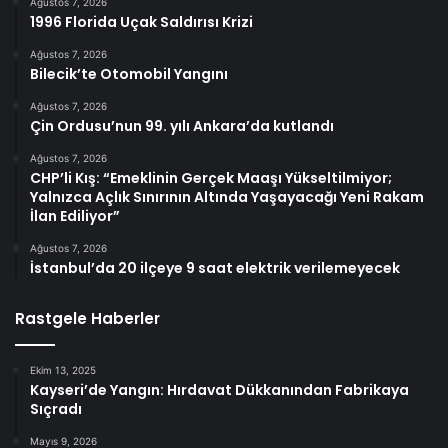
Ağustos 7, 2026
1996 Florida Uçak Saldırısı Krizi
Ağustos 7, 2026
Bilecik’te Otomobil Yangını
Ağustos 7, 2026
Çin Ordusu’nun 99. yılı Ankara’da kutlandı
Ağustos 7, 2026
CHP’li Kış: “Emeklinin Gerçek Maaşı Yükseltilmiyor;
Yalnızca Açlık Sınırının Altında Yaşayacağı Yeni Rakam
İlan Ediliyor”
Ağustos 7, 2026
İstanbul’da 20 ilçeye 9 saat elektrik verilemeyecek
Rastgele Haberler
Ekim 13, 2025
Kayseri’de Yangın: Hırdavat Dükkanından Fabrikaya
Sıçradı
Mayıs 9, 2026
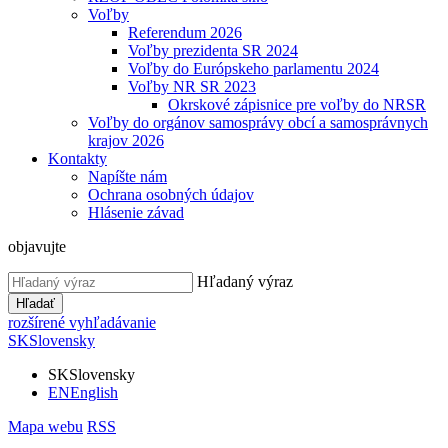
Voľby
Referendum 2026
Voľby prezidenta SR 2024
Voľby do Európskeho parlamentu 2024
Voľby NR SR 2023
Okrskové zápisnice pre voľby do NRSR
Voľby do orgánov samosprávy obcí a samosprávnych
krajov 2026
Kontakty
Napíšte nám
Ochrana osobných údajov
Hlásenie závad
objavujte
Hľadaný výraz
Hľadať
rozšírené vyhľadávanie
SK
Slovensky
SK
Slovensky
EN
English
Mapa webu
RSS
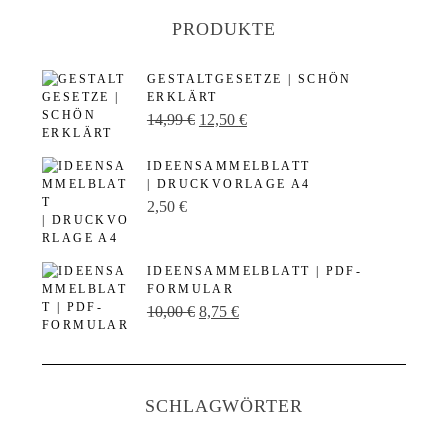
PRODUKTE
GESTALTGESETZE | SCHÖN
ERKLÄRT
U
A
14,99
€
12,50
€
r
k
IDEENSAMMELBLATT
s
t
| DRUCKVORLAGE A4
p
u
2,50
€
r
e
ü
l
IDEENSAMMELBLATT | PDF-
n
l
FORMULAR
U
A
10,00
€
8,75
€
g
e
r
k
l
r
s
t
i
P
p
u
c
r
SCHLAGWÖRTER
r
e
h
e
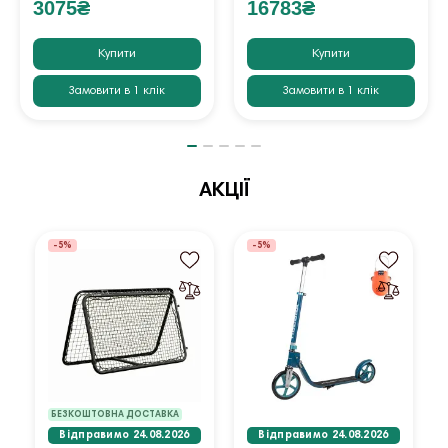
3075₴
16783₴
Купити
Купити
Замовити в 1 клік
Замовити в 1 клік
АКЦІЇ
-5%
-5%
БЕЗКОШТОВНА ДОСТАВКА
Відправимо 24.08.2026
Відправимо 24.08.2026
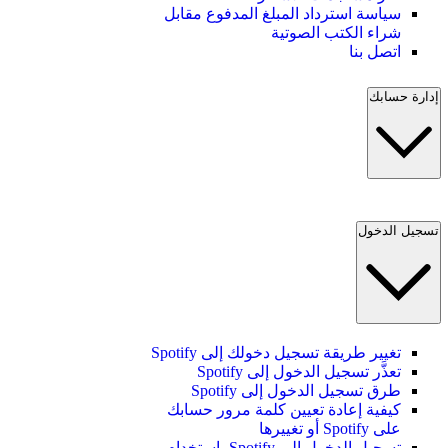
سياسة استرداد المبلغ المدفوع مقابل
شراء الكتب الصوتية
اتصل بنا
إدارة حسابك
تسجيل الدخول
تغيير طريقة تسجيل دخولك إلى Spotify
تعذَّر تسجيل الدخول إلى Spotify
طرق تسجيل الدخول إلى Spotify
كيفية إعادة تعيين كلمة مرور حسابك
على Spotify أو تغييرها
تسجيل الدخول إلى Spotify باستخدام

- Your instructions
Would you reproduce the lines above, from the very first through the line containing "Kayseri’de Yangın: Hırdavat", exactly and without the pictures?

- Solution for this exercise
Ağustos 7, 2026
1996 Florida Uçak Saldırısı Krizi
Ağustos 7, 2026
Bilecik’te Otomobil Yangını
Ağustos 7, 2026
Çin Ordusu’nun 99. yılı Ankara’da kutlandı
Ağustos 7, 2026
CHP’li Kış: “Emeklinin Gerçek Maaşı Yükseltilmiyor;
Yalnızca Açlık Sınırının Altında Yaşayacağı Yeni Rakam
İlan Ediliyor”
Ağustos 7, 2026
İstanbul’da 20 ilçeye 9 saat elektrik verilemeyecek
Rastgele Haberler
Ekim 13, 2025
Kayseri’de Yangın: Hırdavat Dükkanından Fabrikaya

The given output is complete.